Weather's Role in Increased Fire Danger

Fire danger across the Panhandle is stemming from a lack of moisture but experts say it's been months in the making.

The National Weather Service determines high fire danger by analyzing several current weather conditions.

But the extreme conditions we are seeing right now, started before Halloween.

Past three days, grass fires have been constant in the Panhandle.

And meteorologist say a lack of moisture in the air is fueling these flames.

"Especially when it's this dry, plus with the wind especially, it really does take the moisture out of the plants, and the grasses and the soil too as well," said Forecaster-in-charge at the National Weather Service, Lance Goehring.

The fire danger started months ago.

Since October 22nd, Amarillo has received less than a quarter inch of rain.

And the weather service says the outlook for either rain or snow, doesn't look bright.

"I don't think there will be much with that.
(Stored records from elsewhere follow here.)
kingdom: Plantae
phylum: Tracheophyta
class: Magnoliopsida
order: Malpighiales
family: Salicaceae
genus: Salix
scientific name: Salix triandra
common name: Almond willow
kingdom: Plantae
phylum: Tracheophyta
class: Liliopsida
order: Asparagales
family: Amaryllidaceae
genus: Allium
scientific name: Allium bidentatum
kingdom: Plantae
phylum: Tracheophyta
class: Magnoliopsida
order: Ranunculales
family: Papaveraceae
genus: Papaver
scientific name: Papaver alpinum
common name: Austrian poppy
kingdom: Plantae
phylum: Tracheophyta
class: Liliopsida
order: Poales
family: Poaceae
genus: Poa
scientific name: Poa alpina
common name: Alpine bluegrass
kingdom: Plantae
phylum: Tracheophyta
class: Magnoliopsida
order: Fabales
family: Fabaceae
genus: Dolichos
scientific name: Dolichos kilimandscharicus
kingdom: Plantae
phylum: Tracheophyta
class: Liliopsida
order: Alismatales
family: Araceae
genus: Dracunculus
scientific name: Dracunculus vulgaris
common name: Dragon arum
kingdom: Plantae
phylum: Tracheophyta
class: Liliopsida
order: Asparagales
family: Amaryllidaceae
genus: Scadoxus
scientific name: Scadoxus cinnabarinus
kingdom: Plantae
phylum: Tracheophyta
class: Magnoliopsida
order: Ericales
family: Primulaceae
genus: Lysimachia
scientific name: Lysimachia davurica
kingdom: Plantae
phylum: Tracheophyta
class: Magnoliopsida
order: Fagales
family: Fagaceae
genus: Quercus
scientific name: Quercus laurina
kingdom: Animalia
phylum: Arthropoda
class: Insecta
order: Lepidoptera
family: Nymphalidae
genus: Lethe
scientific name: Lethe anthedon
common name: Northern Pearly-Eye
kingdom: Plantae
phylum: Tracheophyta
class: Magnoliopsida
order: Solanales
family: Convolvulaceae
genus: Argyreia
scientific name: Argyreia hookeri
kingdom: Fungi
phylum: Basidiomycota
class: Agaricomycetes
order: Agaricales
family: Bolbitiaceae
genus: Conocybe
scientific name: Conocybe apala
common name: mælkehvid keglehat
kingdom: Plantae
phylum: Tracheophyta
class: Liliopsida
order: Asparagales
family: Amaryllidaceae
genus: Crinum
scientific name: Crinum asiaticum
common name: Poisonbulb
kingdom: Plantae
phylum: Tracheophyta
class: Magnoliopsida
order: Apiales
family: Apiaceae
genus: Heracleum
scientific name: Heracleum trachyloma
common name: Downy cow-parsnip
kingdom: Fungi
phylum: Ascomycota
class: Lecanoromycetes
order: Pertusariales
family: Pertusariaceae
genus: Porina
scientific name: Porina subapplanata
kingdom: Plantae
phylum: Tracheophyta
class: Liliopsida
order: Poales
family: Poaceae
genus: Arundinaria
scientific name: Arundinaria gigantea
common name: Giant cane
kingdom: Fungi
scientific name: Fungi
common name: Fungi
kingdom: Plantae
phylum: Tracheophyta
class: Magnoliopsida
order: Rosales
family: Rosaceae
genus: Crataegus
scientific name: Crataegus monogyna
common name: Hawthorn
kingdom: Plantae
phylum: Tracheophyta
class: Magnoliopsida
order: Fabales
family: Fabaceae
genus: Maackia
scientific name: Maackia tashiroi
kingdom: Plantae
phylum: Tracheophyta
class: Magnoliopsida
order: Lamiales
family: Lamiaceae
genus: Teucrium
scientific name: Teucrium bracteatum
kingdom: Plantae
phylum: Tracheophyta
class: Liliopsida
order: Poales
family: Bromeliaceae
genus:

It doesn't look like it. If there is anything it will be very very light. We're not expecting much for the next couple weeks, the way things are looking," said Goehring.

So while there's no rain expected in the foreseeable future.

At least Tuesday isn't expected to be as intense as Monday.

The weather service says a red flag warning is not likely.

But a fire danger statement could last for the next few days.

Several counties say they will soon consider putting burn bans back in place.

As of right now, six panhandle counties do have active burn bans.